La dama, gastó una suma desmedida comprando las mejores tablas
de güijas de la localidad. Todas las que pudo, otra parte del presupuesto lo
consumió entre velas y fósforos. A la mujer se le veía de tienda en tienda, con
su luto penoso, su sombrilla negra y la cara lavada cual loca comprando un poco
de cordura. Miraba a los demás con los ojos hinchados provocando pesares a
quienes les correspondían. Llevó hasta el cuarto todos los juguetes mágicos y
con las velas formó círculos que encendía para conjurar sortilegios que le
permitiesen entablar comunicación con su amado en el más allá, pero todo era
inútil. Las horas morían entre sus dedos pegados en el tablero, esperando que
las fuerzas sobrenaturales los movieran, esas frustraciones se condensaban en
su cuello y columna. En los retazos de tiempo que el sueño la noqueaba
despertaba sudada y angustiada volviendo a invocar a Roberth lamentando incluso
su vigencia en este mundo.
Dedicaba las madrugadas luego de jugar a la güija a mirar
fijamente una ilustración que Bradford había dibujado. Consistía en una Geisha
con un quimono que caía de uno de sus hombros, la asiática de espaldas miraba
hacia atrás y en su omóplato se leía “Madame Trash” y a su lado descansaba un
zorro de varias colas. Todo el dibujo estaba a medias, y Nicole se sentía así, a
medio hacer, e incluso, desdibujada, al menos aquel personaje estampado en un
papel siempre sonreía. A veces movía las manos entre las letras formando un “te
amo” que le patrocinaban llantos incitados con la sudoración causada por una
pieza carente de ventilación.
Gastaba vida con las fronteras difusas de lo oculto y lo nihilista,
de lo onírico y lo tangible. Los dientes resbalosos le notificaban que el
tiempo continuaba el paso. El esperma de las velas casi alcanzaban sus nalgas y
afuera a veces se escuchaban los gritos respectivos de los dolientes ante los
nuevos muertos por la guerra. A ella, le había dejado de importar toda esa
faena de angustias, nacionalismos, holocaustos, rabias, Japón y los judíos. Las
agujas de los relojes circulaban machacando cada vez más su anatomía azotada
por sí misma. Estancada allí condenada a podrirse como el agua inmóvil.

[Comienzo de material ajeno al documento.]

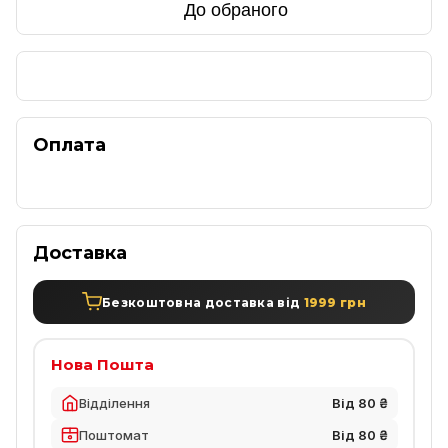
До обраного
Оплата
Доставка
Безкоштовна доставка від
1999 грн
Нова Пошта
Відділення
Від 80 ₴
Поштомат
Від 80 ₴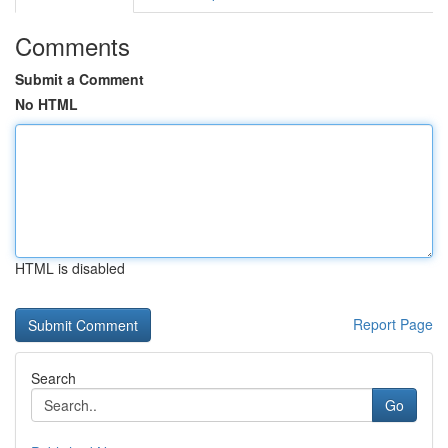
Comments
Submit a Comment
No HTML
HTML is disabled
Report Page
Search
Go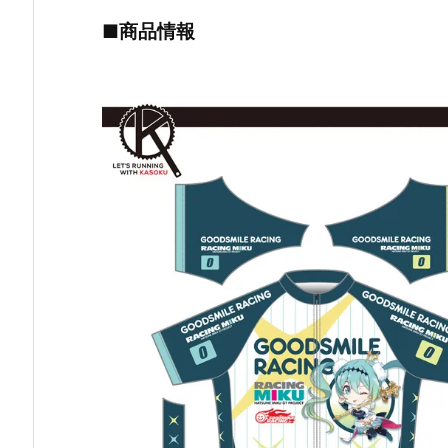
■商品情報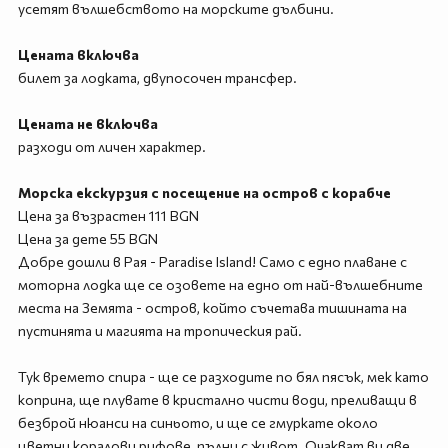
усетят вълшебството на морските дълбини.
Цената включва
билет за лодката, двупосочен трансфер.
Цената не включва
разходи от личен характер.
Морска екскурзия с посещение на остров с корабче
Цена за възрастен 111 BGN
Цена за дете 55 BGN
Добре дошли в Рая - Paradise Island! Само с едно плаване с
моторна лодка ще се озовете на едно от най-вълшебните
места на Земята - остров, който съчетава тишината на
пустинята и магията на тропическия рай.
Тук времето спира - ще се разходите по бял пясък, мек като
коприна, ще плувате в кристално чисти води, преливащи в
безброй нюанси на синьото, и ще се гмуркате около
цветни коралови рифове, пълни с живот. Очакват ви две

Afuera la guerra dispuso a las mujeres a trabajar como los
hombres, mientras éstos morían o se desmembraban tratando de resguardar a las
quimeras que alimentaban las excusas más que las razones. A Nicole se le veía
casi muriendo el ocaso, sobria con los recuerdos circulando en las venas como
vidrio molido, las piernas llagosas y las manos llenas de ampollas, cada vez
más consumida y esquelética, visitando algunas licorerías o tiendas, procurando
encontrar más tablas de güijas, las otras resultaron inservibles y la necesidad
de seguir intentando hablar con su amado Roberth Bradford se consagraría como
su proyecto de vida. Luego de sus salidas, duraba días encerrada, agotando y
renovando toda esperanza de sentir a su esposo, ante la cobardía que le causaba
pensar en el suicidio. Ella, su embriaguez, anhelos y pesadillas rebuscando en
el vacío espectros ausentes, paulatinamente demacrada y obsesionada por
contactar lo “inexistente” en mundos paralelos que no le daban paso, hasta
entonces Madame Trash, la güija y el licor eran sus aliados.